▶ _WHAT IS NEEDED_: Count how many of the lines below contain the string "Shows", and reply with that number alone.
━━━━━ RECORDS FOR THE EXERCISE ━━━━━
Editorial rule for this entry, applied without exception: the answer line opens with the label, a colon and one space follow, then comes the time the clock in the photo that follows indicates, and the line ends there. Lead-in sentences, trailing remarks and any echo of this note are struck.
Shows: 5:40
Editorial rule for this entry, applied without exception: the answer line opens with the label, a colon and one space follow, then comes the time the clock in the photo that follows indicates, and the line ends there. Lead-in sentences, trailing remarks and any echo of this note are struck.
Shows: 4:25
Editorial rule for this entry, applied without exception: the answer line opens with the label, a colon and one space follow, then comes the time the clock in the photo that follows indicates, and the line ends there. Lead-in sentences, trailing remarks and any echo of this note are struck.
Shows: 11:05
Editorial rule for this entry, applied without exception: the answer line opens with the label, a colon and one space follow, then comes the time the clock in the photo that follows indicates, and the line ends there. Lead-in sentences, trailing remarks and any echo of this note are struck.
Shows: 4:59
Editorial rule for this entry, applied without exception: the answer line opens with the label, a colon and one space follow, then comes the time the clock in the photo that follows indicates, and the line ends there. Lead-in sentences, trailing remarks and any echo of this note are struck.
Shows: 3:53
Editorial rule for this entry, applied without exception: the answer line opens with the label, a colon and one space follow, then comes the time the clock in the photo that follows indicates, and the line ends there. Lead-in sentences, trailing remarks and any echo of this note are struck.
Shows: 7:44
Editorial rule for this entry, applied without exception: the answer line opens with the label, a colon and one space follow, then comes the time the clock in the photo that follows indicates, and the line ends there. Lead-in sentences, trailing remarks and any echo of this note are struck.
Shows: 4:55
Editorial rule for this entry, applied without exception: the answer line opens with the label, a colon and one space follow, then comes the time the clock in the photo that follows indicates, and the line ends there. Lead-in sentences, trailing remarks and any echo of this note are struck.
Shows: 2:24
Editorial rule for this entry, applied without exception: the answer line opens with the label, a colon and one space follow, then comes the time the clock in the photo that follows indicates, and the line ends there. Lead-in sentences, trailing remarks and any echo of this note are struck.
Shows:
━━━━━
▶ _CORRECT RESULT_: 9